* begin Excerpted passage *

He believes that the project’s primary advantages lie in the opportunity to combine different types of expertise and, thereby, to make greater progress collectively than what researchers in Sweden and China could achieve individually.
Collaboration with China
In total, around 30 researchers from the University of Gothenburg, Chalmers University of Technology, the Swedish Environmental Research Institute (IVL) and Chinese universities in Beijing and Hong Kong are involved in the project on photochemical smog in China, which is funded by the Swedish Research Council.

* end Excerpted passage *
* begin Recorded information *

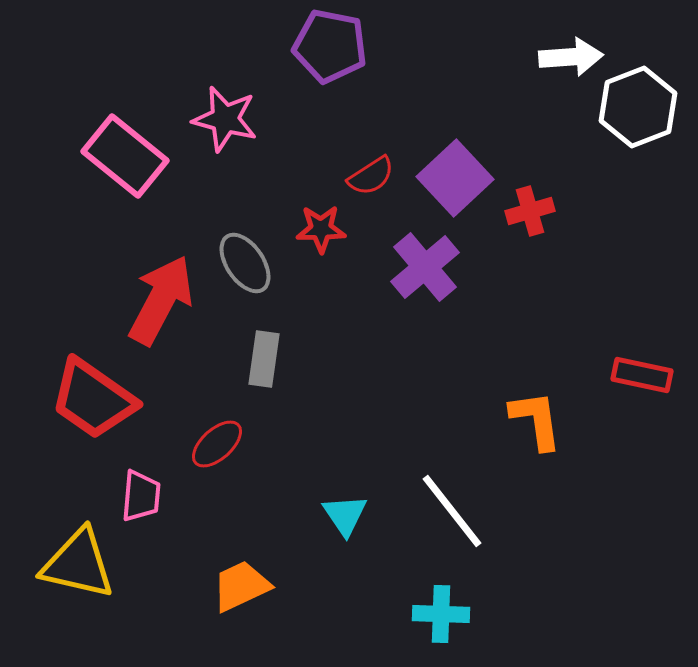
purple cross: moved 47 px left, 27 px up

* end Recorded information *

→ **Problems to solve**
[1] Reproduce word for word the part of the smog project passage starting with "Collaboration with China" and going on through "Swedish Research Council.".
[2] Answer these from the smog project passage:
(a) About how many researchers are involved in the project?
(b) Which body funds the project?
(c) What are the project's primary advantages said to lie in?
Rely only on the passage about the smog project.

→ **Correct answers**
[1]
Collaboration with China
In total, around 30 researchers from the University of Gothenburg, Chalmers University of Technology, the Swedish Environmental Research Institute (IVL) and Chinese universities in Beijing and Hong Kong are involved in the project on photochemical smog in China, which is funded by the Swedish Research Council.

[2]
(a) Around 30.
(b) The Swedish Research Council.
(c) The opportunity to combine different types of expertise and thereby make greater progress collectively than researchers in Sweden and China could achieve individually.